● SOURCE INFORMATION
=== Begin Enclosure ===
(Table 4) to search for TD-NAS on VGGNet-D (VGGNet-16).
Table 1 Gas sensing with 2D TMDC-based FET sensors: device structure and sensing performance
=== End Enclosure ===
=== Begin Enclosure ===
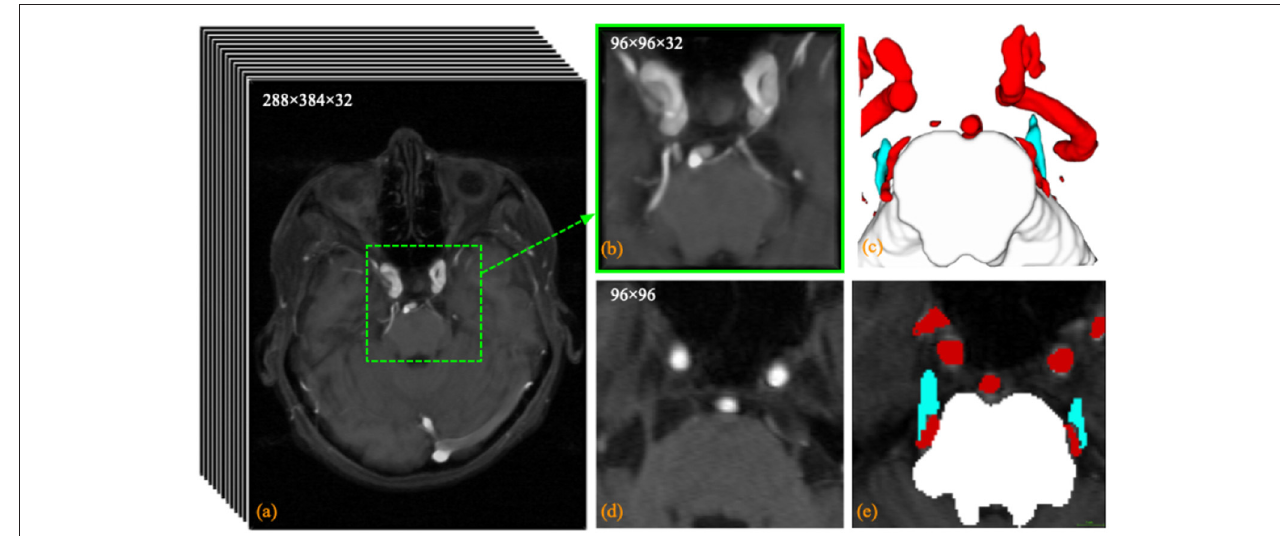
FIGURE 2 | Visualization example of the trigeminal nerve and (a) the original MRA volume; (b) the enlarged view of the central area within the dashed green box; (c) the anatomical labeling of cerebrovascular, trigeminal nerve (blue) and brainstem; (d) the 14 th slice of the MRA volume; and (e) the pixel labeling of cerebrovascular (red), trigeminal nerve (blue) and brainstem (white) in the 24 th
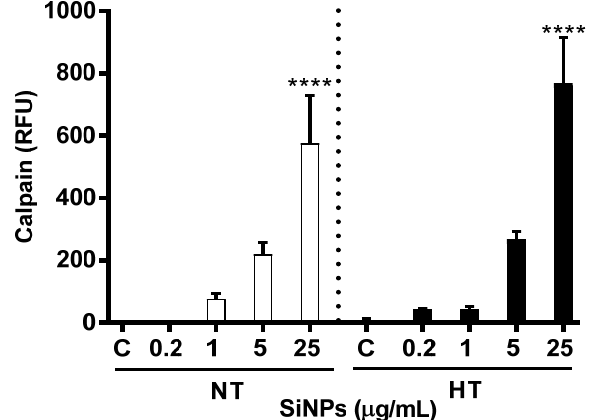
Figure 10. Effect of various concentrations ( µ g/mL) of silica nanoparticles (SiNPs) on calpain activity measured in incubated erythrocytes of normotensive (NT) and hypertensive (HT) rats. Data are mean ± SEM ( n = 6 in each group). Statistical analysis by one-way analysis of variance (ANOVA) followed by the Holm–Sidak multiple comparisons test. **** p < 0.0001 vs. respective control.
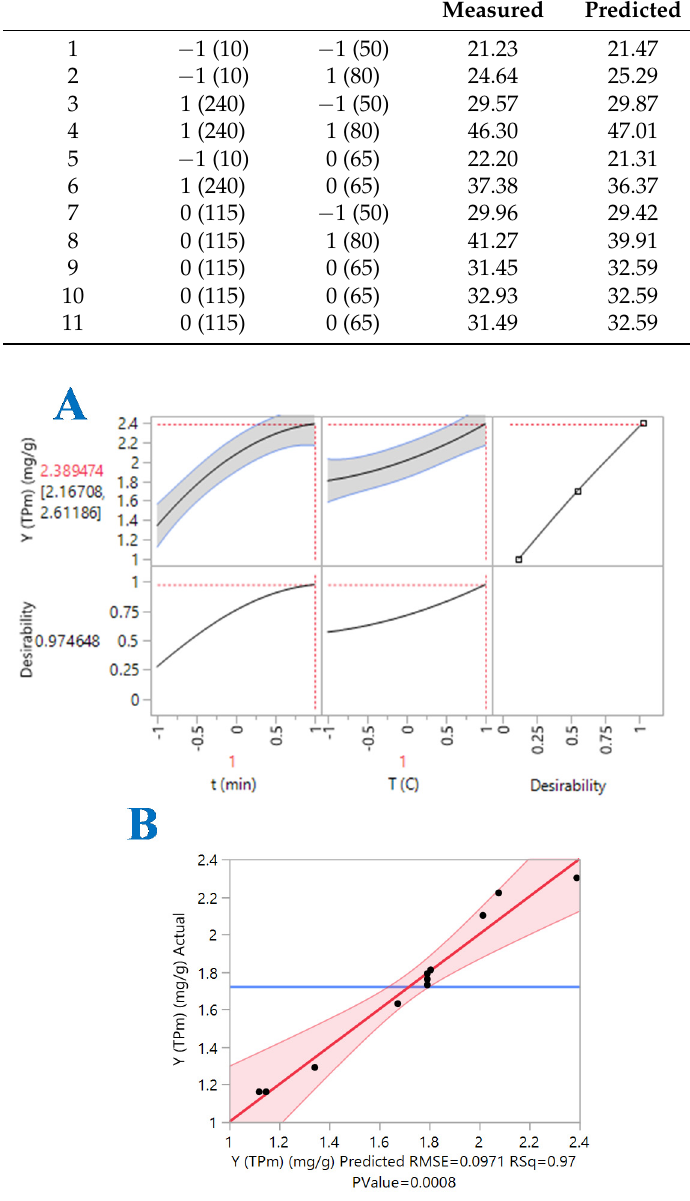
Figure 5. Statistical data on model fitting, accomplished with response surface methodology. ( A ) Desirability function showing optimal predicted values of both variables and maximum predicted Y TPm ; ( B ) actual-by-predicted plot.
=== End Enclosure ===
● ACTION ITEM
Looking at the entries above, copy out every line in which "Table" occurs.

● TASK RESULT
(Table 4) to search for TD-NAS on VGGNet-D (VGGNet-16).
Table 1 Gas sensing with 2D TMDC-based FET sensors: device structure and sensing performance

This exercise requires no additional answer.